Feb. 10th, 2009 by Andrew Van Dam · Leave a Comment
Filed under: Government, Hot Health Headline 

This week on Salon.com, Mark Benjamin and Michael de Yoanna are posting the results of their investigation into climbing “preventable death” rates among American soldiers. The reporters focused on the cases of soldiers in Ft. Collins, Colo., but also included the national implications of their findings.

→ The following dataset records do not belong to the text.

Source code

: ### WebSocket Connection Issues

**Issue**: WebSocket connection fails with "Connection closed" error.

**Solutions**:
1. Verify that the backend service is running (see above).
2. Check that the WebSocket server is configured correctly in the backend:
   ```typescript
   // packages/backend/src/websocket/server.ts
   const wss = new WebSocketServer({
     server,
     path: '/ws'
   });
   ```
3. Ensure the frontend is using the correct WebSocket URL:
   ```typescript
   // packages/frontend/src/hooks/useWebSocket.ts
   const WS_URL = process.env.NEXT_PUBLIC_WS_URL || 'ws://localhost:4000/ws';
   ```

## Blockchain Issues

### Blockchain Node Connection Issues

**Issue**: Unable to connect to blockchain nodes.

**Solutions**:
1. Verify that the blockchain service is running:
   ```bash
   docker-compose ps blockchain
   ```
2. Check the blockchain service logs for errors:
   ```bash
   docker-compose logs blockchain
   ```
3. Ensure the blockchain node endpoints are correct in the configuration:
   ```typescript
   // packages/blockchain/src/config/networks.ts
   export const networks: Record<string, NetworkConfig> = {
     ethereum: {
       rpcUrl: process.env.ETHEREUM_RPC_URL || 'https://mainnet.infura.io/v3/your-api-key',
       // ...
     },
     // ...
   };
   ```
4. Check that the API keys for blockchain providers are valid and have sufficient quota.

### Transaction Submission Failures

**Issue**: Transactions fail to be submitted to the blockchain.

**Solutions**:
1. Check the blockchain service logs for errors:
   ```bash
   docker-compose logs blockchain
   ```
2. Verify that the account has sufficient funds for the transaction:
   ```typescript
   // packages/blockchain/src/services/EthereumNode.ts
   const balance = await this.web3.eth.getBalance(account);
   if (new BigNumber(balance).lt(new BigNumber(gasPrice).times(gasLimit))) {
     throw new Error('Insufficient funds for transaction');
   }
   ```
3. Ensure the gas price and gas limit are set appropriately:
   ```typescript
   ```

In January, they report, the army suspects more soldiers killed themselves than died in combat in Iraq and Afghanistan combined.

Their findings are being published in a series called Coming Home:

“Salon put together a sample of 25 suicides, prescription overdoses and murders among soldiers at Colorado’s Fort Carson since 2004. Intensive study of 10 of those cases exposed a pattern of preventable deaths, meaning a suicide or murder might have been avoided if the Army had better handled the predictable, well-known symptoms of a malady rampant among combat veterans: combat-related stress and brain injuries.”

According to Benjamin and de Yoanna, many, if not all, of the deaths were preventable. They point to systemic problems with the military culture and the military standard of medical and psychological care as the root cause. The reporters said the Army’s mental health system had failed the soldiers, many of whom had returned from Iraq and suffered classic symptoms of chronic PTSD.